Xylitol

From WikiMD's Food, Medicine & Wellness Encyclopedia

Xylitol is a sugar alcohol that is used as a sugar substitute. It is derived from xylose, a pentose (five-carbon sugar), by reduction of the carbonyl group, hence the suffix -itol. Xylitol is naturally found in low concentrations in the fibers of many fruits and vegetables, and can be extracted from various berries, oats, and mushrooms, as well as fibrous material such as corn husks and sugar cane bagasse, and birch.
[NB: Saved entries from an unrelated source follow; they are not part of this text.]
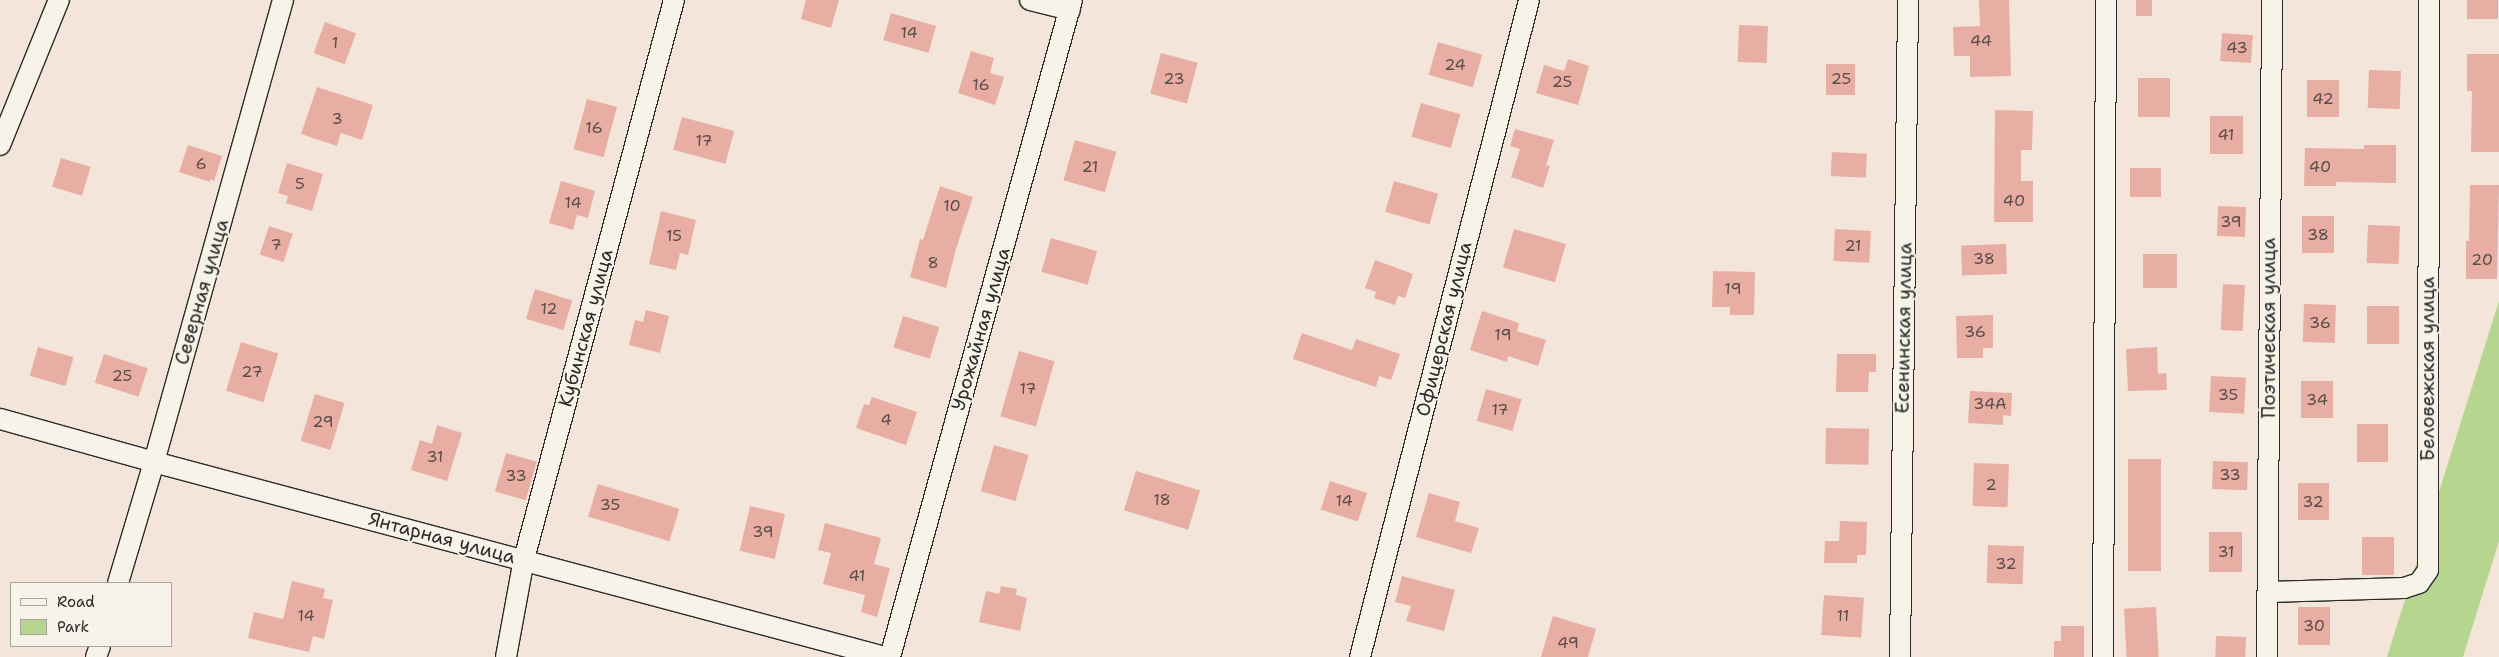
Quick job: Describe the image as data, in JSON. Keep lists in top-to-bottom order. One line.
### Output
{"streets":{"street":["Северная улица","Кубинская улица","Есенинская улица","Поэтическая улица","Урожайная улица","Офицерская улица","Беловежская улица","Янтарная улица"]},"crossings":[["Северная улица","Янтарная улица"],["Кубинская улица","Янтарная улица"],["Поэтическая улица","Беловежская улица"]],"house_numbers":["14","44","1","43","24","23","25","25","16","42","3","16","41","17","6","21","40","5","40","14","10","39","38","15","7","21","38","20","8","19","12","36","36","19","27","25","17","35","34","34А","17","4","29","31","33","33","2","18","14","32","35","39","31","32","41","14","11","30","49"],"legend":["Road","Park"]}
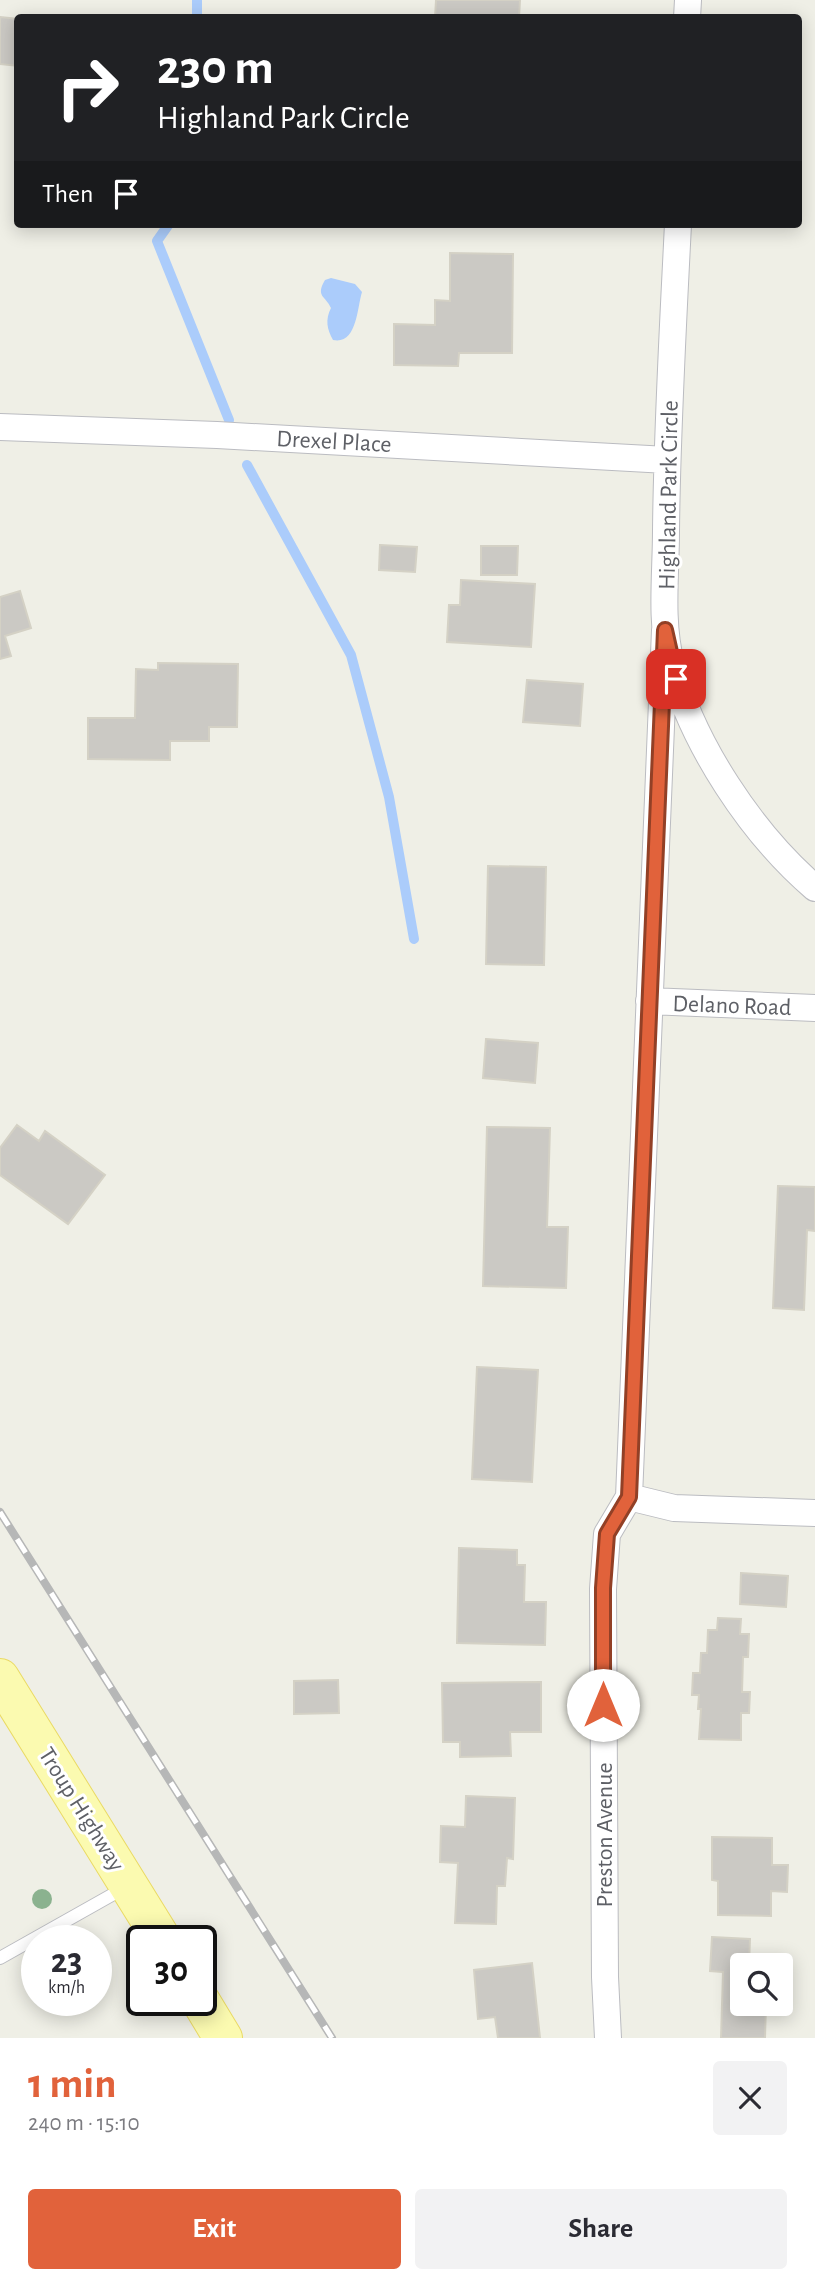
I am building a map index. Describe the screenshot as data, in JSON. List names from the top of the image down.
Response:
{
  "streets": {
    "main road": ["Troup Highway"],
    "street": [
      "Drexel Place",
      "Highland Park Circle",
      "Delano Road",
      "Preston Avenue"
    ]
  },
  "crossings": [
    ["Drexel Place", "Highland Park Circle"],
    ["Highland Park Circle", "Preston Avenue"],
    ["Delano Road", "Preston Avenue"]
  ],
  "page": {
    "turn": ["230 m", "Highland Park Circle"],
    "then": "Then",
    "speed": "23 km/h",
    "limit": "30",
    "heading": ["1 min", "240 m · 15:10"],
    "buttons": ["Exit", "Share"]
  }
}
Chemical properties[edit | edit source]

Xylitol is a white crystalline solid that is soluble in water. It is classified as a polyalcohol or sugar alcohol (alditol). In the manufacturing process, the xylose in hemicellulose is first hydrolyzed into xylose, which is then catalytically hydrogenated into xylitol.

Health effects[edit | edit source]

Xylitol has been found to have several health benefits. It has been shown to reduce the risk of dental caries, and is therefore often used in sugar-free chewing gums, candies, mints, diabetes-friendly foods and oral care products. Xylitol also has potential as a treatment for osteoporosis, as it can lead to increased bone volume and bone mineral content.

Safety[edit | edit source]

Xylitol is generally safe for human consumption, but it is extremely toxic to dogs. Even small amounts can cause hypoglycemia, liver failure, and death in dogs.

Production[edit | edit source]

Xylitol is produced by hydrogenation of xylose, which converts the sugar (an aldehyde) into a primary alcohol.